Denmark’s tax ministry is circulating proposed amendments to the country’s gambling laws that would give the Danish Gambling Authority (DGA) power to issue injunctions and prosecute violations of gambling law.
Currently, the DGA refers most violations to police or prosecutors, and sanctions against licensees are not public information, in contrast to neighbouring countries like Sweden.
Changes had been promised as long ago as August 2020, by then-tax minister Morten Bødskov.
The proposed amendments would also authorize the authority to collect data to fight match-fixing and money laundering, as well as supervise licensees’ duty to protect gamblers, according to the draft.
It would allow the DGA to obtain what the proposal calls a unique player ID to track players’ “game patterns” across gambling providers to facilitate that supervision.
Morten Ronde of the Danish Online Gambling Association said he thought operators would probably support the proposal to track players across brands.
“We just hope that it's not too cumbersome to administrate or implement”, he said.
The ministry is also proposing new fees on slot machines to help pay for the regulator’s extra burden of monitoring, with fees moving to a system based on turnover rather than per machine, the proposal said.

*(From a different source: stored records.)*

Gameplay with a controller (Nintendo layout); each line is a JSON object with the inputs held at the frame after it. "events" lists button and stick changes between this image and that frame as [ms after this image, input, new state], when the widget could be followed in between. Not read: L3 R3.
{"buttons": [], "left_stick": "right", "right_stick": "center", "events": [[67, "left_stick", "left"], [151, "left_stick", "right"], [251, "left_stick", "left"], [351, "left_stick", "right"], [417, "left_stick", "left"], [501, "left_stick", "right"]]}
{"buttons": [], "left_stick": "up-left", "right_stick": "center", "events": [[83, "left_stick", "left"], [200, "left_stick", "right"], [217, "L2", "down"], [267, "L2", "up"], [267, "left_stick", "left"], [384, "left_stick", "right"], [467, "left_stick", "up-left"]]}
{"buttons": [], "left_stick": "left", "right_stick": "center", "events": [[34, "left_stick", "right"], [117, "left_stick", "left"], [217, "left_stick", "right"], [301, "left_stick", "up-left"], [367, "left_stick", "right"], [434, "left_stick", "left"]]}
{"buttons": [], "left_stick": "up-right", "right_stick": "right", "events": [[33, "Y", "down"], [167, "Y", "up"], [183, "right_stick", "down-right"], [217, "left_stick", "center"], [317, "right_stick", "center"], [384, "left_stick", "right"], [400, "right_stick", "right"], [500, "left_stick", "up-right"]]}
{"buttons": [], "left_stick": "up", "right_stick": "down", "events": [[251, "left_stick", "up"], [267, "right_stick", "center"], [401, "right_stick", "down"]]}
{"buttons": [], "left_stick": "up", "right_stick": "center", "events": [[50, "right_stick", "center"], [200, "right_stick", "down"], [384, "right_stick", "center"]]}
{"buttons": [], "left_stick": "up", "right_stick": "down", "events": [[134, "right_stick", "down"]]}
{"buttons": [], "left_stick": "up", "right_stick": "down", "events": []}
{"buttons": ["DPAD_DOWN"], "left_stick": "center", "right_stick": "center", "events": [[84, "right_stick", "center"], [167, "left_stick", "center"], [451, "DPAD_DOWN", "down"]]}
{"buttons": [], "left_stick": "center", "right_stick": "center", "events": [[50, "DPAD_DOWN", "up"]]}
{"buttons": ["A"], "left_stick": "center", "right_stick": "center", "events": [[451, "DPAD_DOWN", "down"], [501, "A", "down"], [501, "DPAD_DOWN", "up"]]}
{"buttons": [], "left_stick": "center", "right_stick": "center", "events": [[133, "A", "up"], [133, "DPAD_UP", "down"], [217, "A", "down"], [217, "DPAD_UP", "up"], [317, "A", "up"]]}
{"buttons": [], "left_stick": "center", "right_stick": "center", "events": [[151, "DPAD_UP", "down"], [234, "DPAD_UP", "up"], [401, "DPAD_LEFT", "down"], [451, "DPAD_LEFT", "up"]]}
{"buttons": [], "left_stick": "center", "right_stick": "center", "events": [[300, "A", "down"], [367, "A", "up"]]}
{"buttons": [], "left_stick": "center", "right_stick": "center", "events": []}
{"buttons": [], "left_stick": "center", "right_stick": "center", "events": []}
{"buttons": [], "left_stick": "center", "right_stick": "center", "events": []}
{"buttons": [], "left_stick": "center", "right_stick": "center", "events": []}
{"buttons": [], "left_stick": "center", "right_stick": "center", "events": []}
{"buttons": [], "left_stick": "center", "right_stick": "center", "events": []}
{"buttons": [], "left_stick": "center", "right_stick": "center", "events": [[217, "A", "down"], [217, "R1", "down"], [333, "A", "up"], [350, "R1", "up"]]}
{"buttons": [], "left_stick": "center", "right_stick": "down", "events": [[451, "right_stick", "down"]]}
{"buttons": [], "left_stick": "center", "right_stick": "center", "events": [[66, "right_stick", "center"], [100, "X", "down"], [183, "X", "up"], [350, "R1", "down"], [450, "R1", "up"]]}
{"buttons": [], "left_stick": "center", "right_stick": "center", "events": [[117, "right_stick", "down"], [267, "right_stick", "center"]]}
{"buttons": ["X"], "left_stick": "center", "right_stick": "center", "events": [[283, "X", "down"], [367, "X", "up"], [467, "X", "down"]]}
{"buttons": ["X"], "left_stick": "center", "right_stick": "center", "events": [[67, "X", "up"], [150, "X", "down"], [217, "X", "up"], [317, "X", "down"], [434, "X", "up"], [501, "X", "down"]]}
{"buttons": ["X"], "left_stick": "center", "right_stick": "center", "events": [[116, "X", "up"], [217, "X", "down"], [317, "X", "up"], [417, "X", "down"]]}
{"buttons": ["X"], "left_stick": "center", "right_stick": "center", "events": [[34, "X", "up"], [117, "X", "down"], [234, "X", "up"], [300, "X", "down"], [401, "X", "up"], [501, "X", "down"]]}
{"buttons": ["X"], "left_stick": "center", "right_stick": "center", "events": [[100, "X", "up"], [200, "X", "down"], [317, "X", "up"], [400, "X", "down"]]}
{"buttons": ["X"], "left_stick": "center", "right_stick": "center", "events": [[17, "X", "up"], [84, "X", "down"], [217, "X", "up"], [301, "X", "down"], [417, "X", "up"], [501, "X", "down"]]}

Licensees would also only be able to offer games supplied by suppliers with a permit, according to the proposal.
The bill would take effect July 1, 2024, with fee changes and supplier licensing proposals taking effect January 1, 2025.
The draft proposals have been notified to the European Union and are circulating to interested parties, including the Danish Online Gambling Association, the Bar Association and the Casino Association.
The EU standstill period ends on February 6 next year.